An FF is still near the top of the list of ‘dream cars’ I would still love to own. I probably did one of my favourite ever features on an Interceptor about ten years ago. I was given the task of driving a S3 all the way to the Monteverdi factory in Basle, Switzerland.
That was using an Interceptor as it should be used – cruising at 120mph on autoroutes and autobahns - and with the magazine paying for the fuel! Perfect. Actually that particular car used quite a lot of oil too when driven at that speed; when it got low the hydraulic tappets got noisy!
We made it to Basle where the mechanic at the Monteverdi museum (who looked like Charles Bronson) repaired our alternator. But the Monteverdi blotted its copy book by continually conking out on the photo shoot where the Jensen (using the same Chrysler engine) motored serenely on.
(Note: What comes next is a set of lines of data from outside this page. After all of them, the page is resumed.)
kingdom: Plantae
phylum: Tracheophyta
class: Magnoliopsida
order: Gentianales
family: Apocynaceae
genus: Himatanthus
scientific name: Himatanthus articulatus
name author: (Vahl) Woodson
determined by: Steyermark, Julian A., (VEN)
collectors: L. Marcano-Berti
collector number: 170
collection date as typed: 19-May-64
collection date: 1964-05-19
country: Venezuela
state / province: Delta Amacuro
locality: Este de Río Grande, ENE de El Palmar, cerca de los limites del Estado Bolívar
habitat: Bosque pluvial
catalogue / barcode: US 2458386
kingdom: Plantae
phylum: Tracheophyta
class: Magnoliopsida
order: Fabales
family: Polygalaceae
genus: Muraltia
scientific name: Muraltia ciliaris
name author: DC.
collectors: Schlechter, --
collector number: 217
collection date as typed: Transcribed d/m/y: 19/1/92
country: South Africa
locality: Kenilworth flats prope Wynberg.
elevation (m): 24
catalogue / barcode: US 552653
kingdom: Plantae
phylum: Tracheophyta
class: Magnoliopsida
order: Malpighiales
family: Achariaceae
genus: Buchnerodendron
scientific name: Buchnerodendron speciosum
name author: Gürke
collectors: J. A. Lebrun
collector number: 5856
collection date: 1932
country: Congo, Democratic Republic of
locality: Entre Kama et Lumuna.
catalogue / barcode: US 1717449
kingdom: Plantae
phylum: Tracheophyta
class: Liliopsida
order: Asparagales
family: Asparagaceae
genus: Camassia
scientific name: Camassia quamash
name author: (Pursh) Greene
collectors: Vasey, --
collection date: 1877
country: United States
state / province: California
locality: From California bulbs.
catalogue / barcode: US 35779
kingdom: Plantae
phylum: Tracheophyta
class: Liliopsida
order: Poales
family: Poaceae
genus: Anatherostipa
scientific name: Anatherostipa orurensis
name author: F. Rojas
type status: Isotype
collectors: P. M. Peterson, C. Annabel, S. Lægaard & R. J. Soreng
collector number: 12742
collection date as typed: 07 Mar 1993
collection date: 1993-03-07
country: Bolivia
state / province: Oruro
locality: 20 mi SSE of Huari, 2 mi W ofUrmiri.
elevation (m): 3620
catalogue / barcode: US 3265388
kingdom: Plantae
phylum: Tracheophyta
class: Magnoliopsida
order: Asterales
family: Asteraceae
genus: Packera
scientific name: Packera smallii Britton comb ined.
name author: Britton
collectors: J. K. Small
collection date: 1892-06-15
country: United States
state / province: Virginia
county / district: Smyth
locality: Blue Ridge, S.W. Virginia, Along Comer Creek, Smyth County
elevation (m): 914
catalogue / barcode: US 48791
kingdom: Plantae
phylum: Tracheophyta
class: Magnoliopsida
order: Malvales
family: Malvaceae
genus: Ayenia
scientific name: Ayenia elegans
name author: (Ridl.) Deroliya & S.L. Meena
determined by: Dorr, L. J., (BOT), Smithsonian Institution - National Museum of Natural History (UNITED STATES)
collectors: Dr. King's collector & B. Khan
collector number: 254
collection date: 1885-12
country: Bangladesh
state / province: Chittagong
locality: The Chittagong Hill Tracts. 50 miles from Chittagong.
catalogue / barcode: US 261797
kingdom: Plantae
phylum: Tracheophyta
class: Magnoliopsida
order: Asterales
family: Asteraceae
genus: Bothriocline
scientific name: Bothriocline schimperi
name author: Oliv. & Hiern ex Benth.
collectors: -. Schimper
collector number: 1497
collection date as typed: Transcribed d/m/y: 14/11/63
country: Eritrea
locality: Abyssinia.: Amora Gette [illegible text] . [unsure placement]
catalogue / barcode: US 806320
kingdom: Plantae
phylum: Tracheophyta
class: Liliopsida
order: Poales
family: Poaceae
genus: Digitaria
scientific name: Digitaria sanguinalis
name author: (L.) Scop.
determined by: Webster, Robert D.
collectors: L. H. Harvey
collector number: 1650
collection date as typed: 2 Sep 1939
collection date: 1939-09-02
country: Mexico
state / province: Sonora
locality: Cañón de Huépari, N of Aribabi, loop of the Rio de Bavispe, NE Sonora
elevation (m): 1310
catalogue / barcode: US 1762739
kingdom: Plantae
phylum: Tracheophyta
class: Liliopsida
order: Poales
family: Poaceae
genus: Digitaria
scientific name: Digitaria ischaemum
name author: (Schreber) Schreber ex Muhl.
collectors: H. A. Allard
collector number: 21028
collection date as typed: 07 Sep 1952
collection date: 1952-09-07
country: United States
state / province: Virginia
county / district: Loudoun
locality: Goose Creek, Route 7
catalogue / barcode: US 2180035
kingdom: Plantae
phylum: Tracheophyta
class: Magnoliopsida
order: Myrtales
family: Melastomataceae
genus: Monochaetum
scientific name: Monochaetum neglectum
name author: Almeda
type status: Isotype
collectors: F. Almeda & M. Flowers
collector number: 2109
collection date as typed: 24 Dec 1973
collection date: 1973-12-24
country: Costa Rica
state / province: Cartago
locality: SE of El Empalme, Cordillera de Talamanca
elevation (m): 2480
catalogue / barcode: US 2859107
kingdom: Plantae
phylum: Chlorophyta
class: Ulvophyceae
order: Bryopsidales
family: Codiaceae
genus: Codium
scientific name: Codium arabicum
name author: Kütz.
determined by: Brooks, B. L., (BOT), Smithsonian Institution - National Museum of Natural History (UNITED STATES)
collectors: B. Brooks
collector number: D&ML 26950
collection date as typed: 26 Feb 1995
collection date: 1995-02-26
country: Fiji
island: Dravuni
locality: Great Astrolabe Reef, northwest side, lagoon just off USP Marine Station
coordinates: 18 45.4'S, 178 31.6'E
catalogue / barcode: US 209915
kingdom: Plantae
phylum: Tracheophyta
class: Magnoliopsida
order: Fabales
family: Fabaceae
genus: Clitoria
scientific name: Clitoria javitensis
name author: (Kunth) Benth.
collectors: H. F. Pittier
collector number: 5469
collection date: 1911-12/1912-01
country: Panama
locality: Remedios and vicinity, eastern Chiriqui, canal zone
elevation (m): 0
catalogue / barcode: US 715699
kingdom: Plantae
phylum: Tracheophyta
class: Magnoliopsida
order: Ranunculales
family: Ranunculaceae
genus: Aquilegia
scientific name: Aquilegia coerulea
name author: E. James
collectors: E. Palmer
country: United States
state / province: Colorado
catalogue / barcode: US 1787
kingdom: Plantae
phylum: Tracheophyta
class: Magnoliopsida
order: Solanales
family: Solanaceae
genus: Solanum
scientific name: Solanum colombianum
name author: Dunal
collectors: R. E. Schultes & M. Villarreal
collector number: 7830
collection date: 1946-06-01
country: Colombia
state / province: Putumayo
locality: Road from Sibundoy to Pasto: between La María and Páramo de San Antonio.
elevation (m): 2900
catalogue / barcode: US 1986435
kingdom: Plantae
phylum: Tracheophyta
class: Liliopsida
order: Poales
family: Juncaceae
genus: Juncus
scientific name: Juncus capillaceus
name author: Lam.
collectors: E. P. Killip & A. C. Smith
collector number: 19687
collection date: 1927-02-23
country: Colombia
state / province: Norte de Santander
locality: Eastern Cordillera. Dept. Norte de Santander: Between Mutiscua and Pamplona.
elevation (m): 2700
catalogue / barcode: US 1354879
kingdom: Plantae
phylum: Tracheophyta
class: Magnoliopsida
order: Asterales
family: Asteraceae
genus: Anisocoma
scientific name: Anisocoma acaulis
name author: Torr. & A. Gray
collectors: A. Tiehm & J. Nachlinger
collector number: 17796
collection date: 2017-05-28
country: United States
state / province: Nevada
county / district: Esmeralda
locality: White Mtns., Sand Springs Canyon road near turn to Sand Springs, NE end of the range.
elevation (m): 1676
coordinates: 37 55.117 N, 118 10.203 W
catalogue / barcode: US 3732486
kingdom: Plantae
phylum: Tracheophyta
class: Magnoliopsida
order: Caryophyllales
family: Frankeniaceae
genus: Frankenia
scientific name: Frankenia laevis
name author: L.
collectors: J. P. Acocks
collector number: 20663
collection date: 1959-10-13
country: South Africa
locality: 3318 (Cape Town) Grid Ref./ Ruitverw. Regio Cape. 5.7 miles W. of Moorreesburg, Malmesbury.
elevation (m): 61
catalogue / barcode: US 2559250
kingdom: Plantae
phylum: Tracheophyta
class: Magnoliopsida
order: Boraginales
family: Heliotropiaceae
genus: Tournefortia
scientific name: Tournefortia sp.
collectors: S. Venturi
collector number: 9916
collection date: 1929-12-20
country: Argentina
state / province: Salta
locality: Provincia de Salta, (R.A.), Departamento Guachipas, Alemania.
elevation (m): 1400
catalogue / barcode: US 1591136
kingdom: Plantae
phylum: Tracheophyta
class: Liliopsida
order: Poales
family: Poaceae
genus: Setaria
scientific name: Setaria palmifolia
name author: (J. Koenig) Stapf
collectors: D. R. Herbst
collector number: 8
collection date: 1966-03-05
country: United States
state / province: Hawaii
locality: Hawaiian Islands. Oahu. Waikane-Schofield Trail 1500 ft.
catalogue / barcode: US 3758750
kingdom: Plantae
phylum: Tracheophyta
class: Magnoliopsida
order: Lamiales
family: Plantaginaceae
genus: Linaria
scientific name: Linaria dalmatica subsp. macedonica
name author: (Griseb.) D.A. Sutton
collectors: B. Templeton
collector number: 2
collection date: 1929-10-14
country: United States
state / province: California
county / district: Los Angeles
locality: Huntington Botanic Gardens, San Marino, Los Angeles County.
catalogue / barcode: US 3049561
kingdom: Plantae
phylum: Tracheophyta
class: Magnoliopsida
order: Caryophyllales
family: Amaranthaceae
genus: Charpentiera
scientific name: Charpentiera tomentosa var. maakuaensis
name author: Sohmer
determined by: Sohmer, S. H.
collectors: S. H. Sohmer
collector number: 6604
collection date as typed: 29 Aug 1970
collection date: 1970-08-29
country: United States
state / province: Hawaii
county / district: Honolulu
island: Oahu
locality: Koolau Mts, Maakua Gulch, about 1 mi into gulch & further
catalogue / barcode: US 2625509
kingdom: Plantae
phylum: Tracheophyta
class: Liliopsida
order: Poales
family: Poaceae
If I remember rightly we borrowed that Interceptor from a breakaway Jensen Club which I suspect is no longer with us? The marque itself has experienced more comebacks than Frank Sinatra, but never with much success.
Twenty years ago I was summoned to a place on the Welsh boarders where a man and wife team were claiming they owned the Jensen name and where going to re introduced the Interceptor at the motor show. They showed me a restored Interceptor festooned with spoilers that was their prototype. I couldn’t help thinking they had missed the point a bit.
What happened to them? I’m sure there will be more attempts to bring back the name in future and I wouldn’t be surprised if it ends up on a German built MPV or something but it is the original black country supercars from West Bromwich that interest me and the Jensen Owners Club is doing a great job of keeping that memory alive.
Enjoy your evening, enjoy your Jensen’s and have a safe drive back to tomorrow. I can help Interceptor drivers with local knowledge of the nearest petrol stations.